■ TASK GOAL: Of the material below, the lines to be retyped are those from the line containing "Page size: 1500x1125." through the line containing "Identify the document", inclusive; reproduce them exactly.

■ EXTRACTED ENTRIES:
_ _ _ _

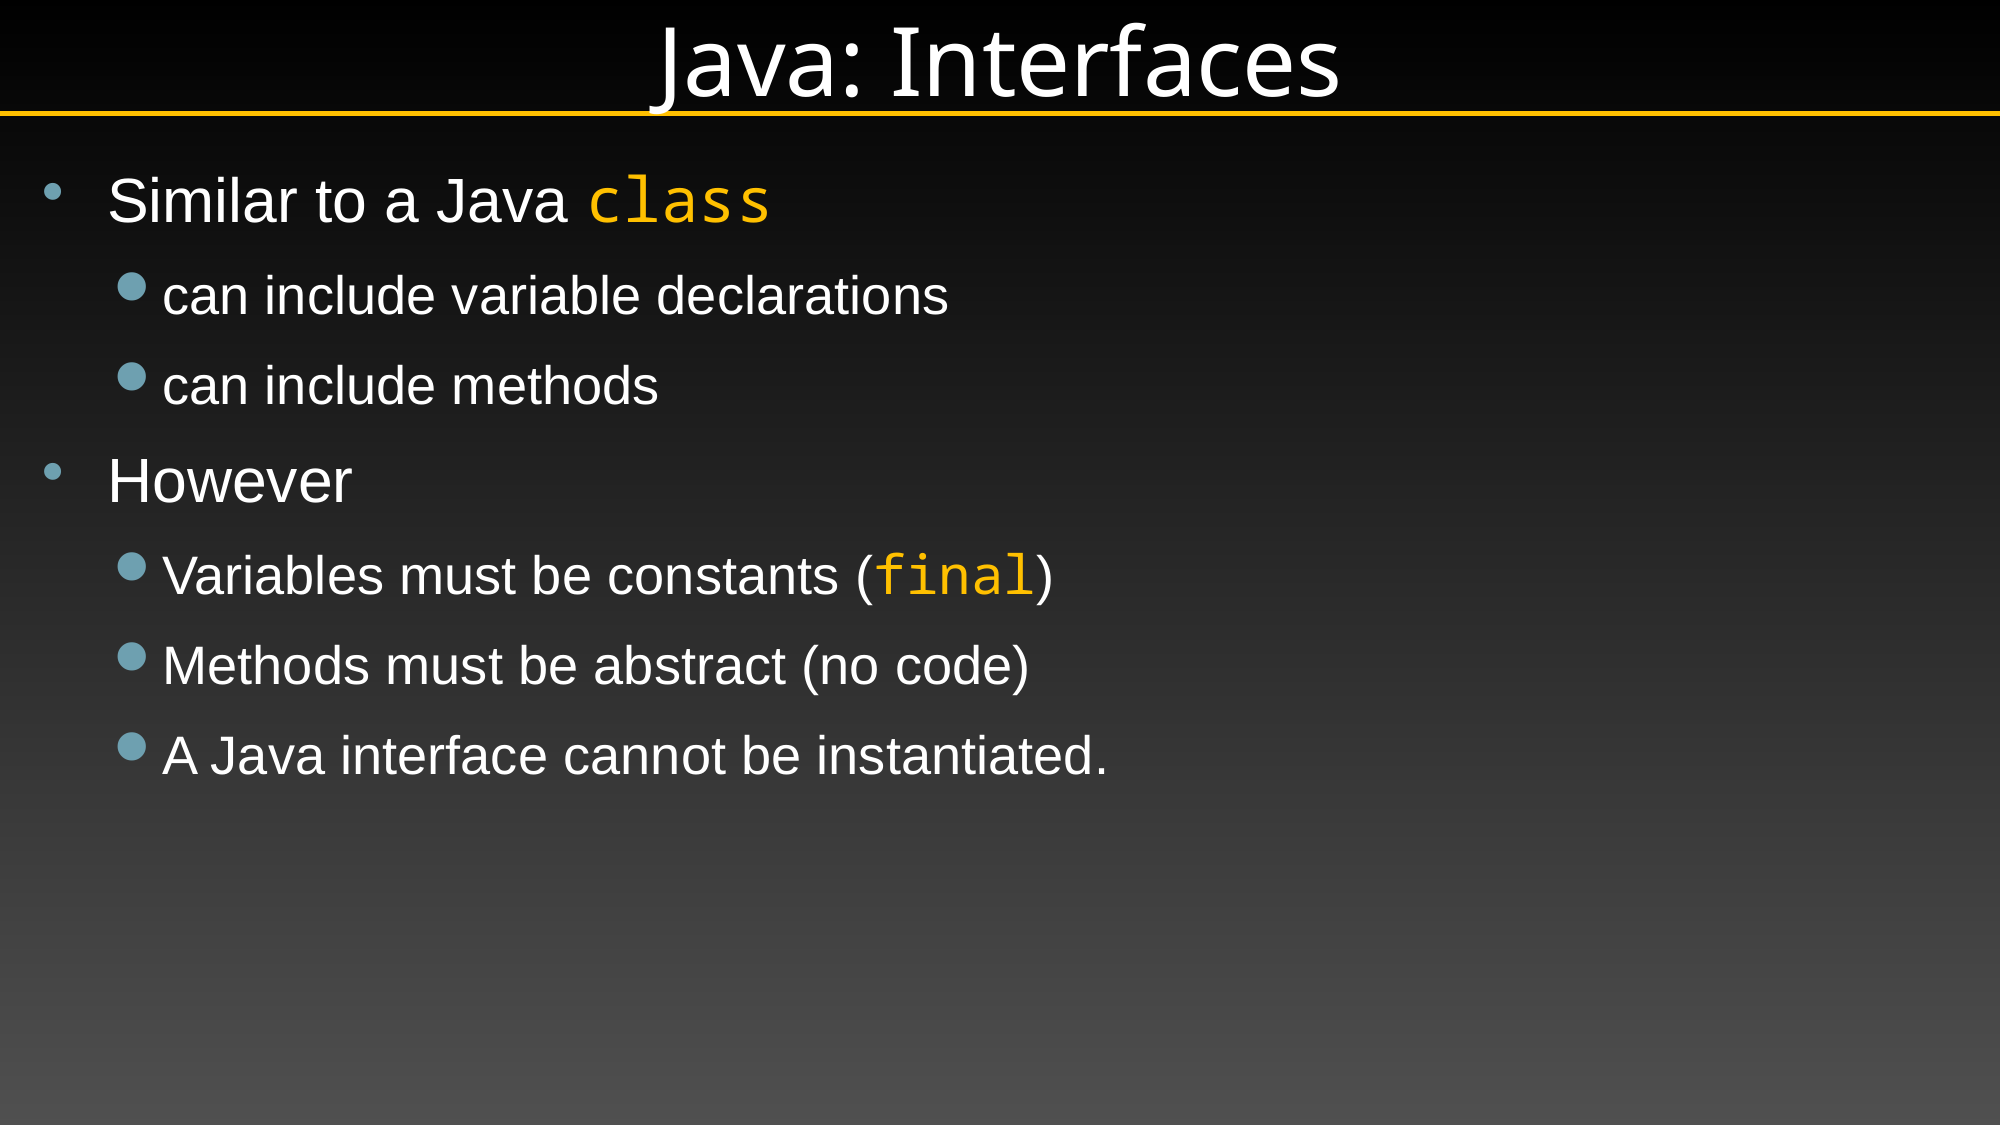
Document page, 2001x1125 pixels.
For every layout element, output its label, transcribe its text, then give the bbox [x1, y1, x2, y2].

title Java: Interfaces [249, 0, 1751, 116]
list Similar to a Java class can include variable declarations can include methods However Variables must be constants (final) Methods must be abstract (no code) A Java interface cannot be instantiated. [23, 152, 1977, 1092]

_ _ _ _

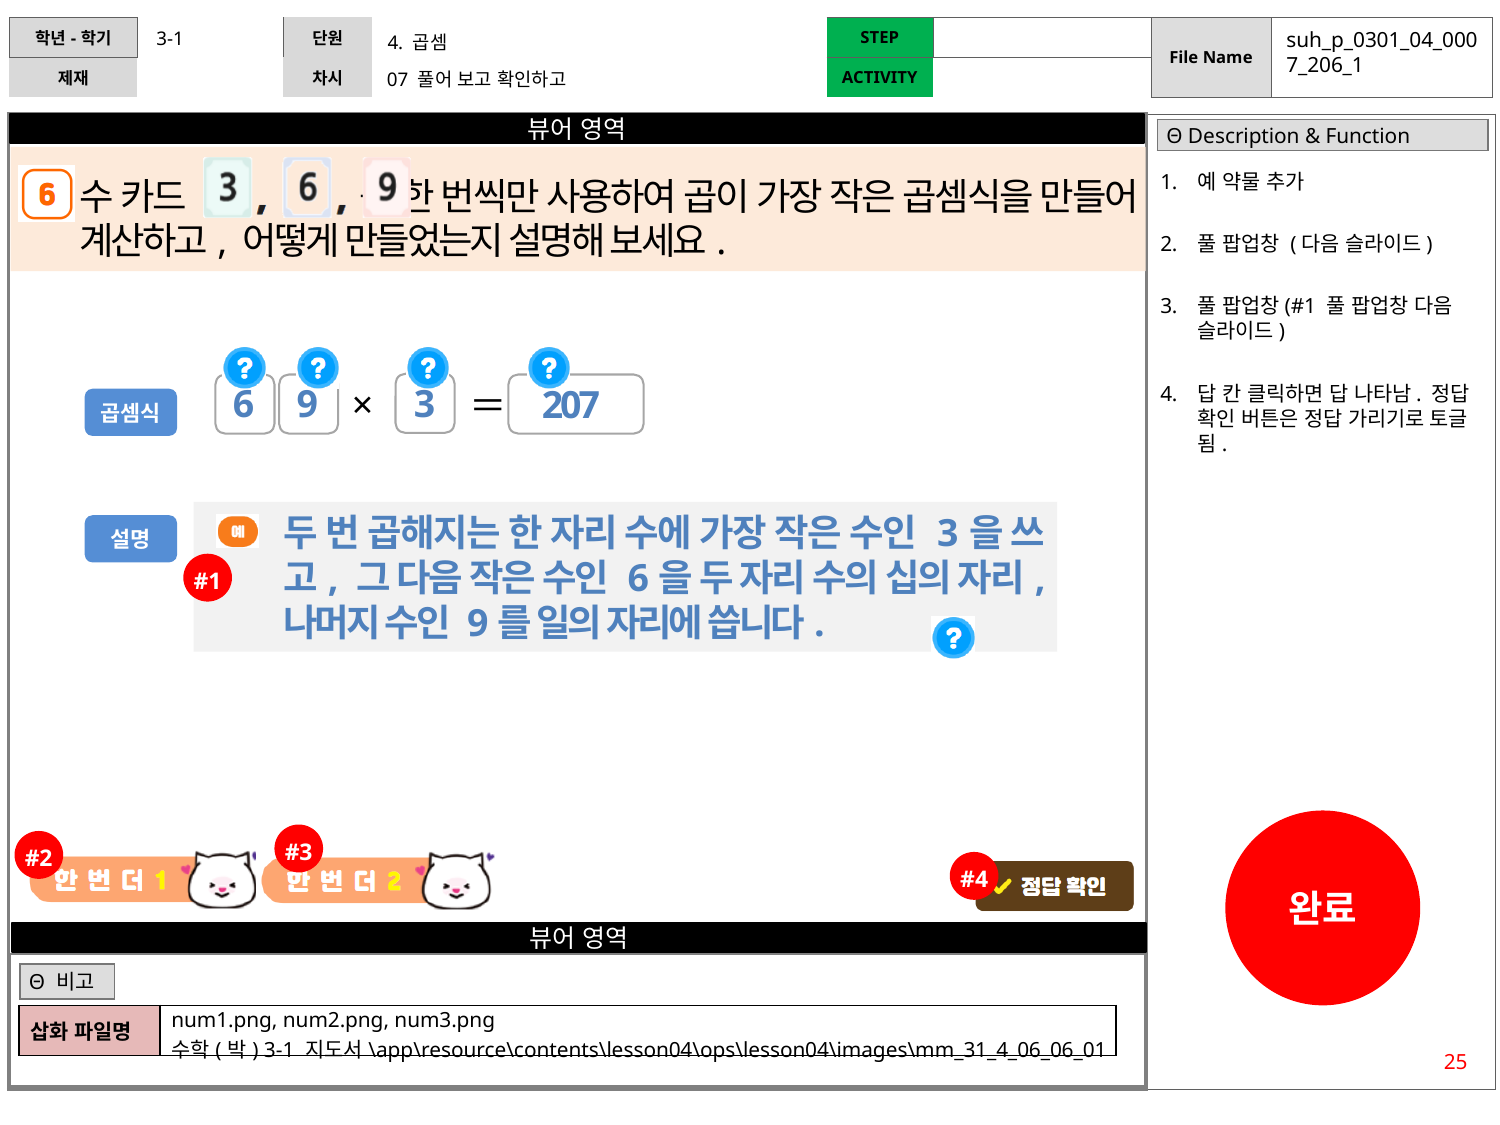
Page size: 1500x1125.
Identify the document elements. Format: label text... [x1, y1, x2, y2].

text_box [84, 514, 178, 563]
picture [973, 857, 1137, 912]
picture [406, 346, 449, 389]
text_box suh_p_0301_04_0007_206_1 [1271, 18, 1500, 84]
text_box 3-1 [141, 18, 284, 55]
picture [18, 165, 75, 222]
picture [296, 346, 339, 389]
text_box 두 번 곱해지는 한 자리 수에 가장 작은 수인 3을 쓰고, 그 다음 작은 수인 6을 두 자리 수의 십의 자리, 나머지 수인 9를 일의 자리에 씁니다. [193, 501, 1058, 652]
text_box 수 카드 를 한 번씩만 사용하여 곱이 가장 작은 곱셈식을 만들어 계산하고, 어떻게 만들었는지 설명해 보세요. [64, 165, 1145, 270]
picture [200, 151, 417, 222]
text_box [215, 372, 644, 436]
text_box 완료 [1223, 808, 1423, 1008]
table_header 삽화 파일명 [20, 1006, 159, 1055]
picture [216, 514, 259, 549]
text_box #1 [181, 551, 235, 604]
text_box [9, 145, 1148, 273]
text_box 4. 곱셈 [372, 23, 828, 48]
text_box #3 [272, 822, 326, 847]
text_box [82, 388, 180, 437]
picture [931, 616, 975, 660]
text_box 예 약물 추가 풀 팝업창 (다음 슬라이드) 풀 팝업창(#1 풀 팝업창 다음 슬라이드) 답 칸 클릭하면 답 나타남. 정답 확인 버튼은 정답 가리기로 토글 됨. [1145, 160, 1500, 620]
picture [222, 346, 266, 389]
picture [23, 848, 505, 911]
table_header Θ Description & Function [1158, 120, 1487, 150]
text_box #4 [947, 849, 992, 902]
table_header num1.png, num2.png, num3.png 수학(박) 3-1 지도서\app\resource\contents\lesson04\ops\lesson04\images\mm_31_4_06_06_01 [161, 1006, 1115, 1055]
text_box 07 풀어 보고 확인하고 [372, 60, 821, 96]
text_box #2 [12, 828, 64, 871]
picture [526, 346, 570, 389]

_ _ _ _

■ SOLUTION FOR THIS EXERCISE:
Page size: 1500x1125.
Identify the document elements. Format: label text... [x1, y1, x2, y2].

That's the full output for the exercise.